--- ACTIVITY ---
Find the line with "left front paw: (189, 586)" in the entries below. Repeat it, every following line, and the line with "left back paw: (364, 552)", exactly and with nothing added.
#### DATA TO USE ####
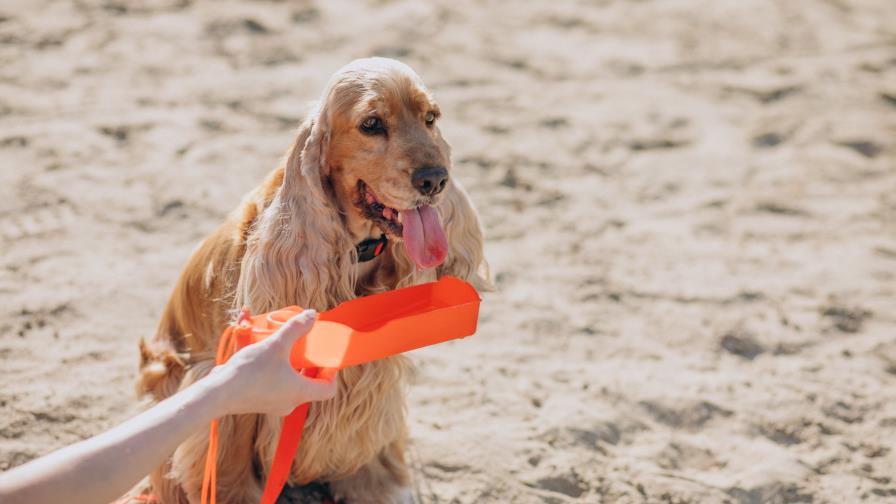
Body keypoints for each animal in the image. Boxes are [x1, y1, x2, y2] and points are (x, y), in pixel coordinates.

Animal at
####
#### DATA TO USE ####
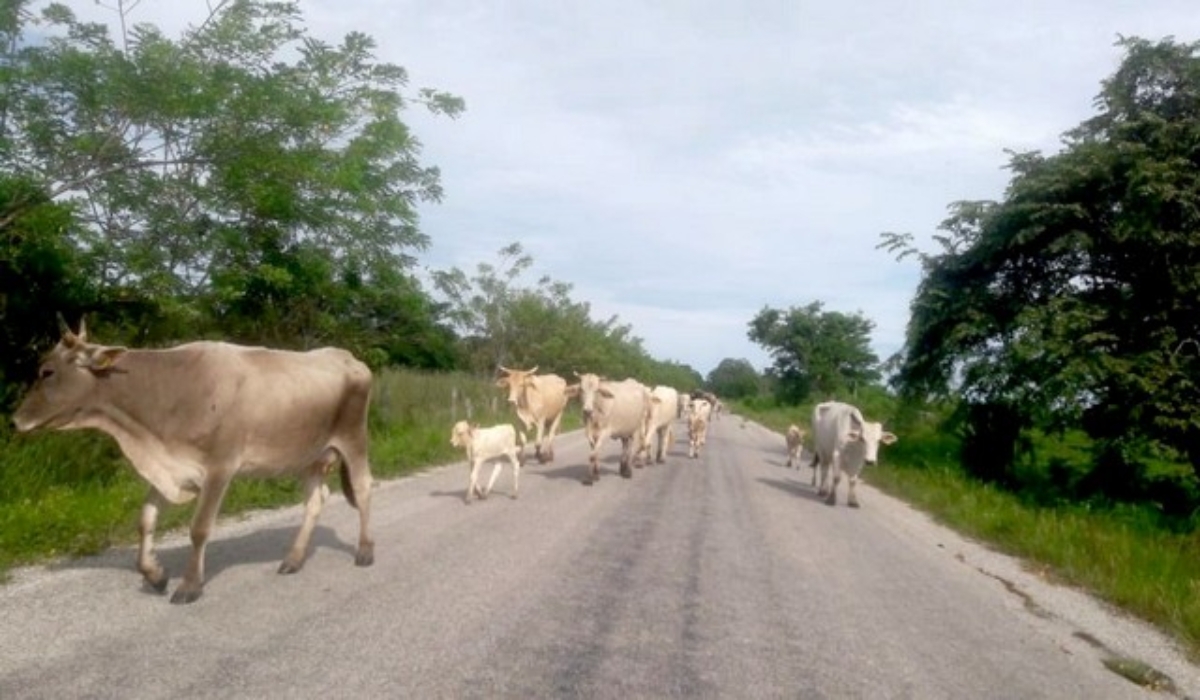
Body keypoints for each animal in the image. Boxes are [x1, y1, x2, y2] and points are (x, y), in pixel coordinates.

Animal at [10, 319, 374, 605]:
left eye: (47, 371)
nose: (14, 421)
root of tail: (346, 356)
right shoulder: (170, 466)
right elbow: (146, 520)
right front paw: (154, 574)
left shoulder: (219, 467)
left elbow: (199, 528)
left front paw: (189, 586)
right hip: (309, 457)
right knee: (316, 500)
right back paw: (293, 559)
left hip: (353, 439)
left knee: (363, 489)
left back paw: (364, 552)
####
--- RESPONSE TO THE EXERCISE ---
left front paw: (189, 586)
right hip: (309, 457)
right knee: (316, 500)
right back paw: (293, 559)
left hip: (353, 439)
left knee: (363, 489)
left back paw: (364, 552)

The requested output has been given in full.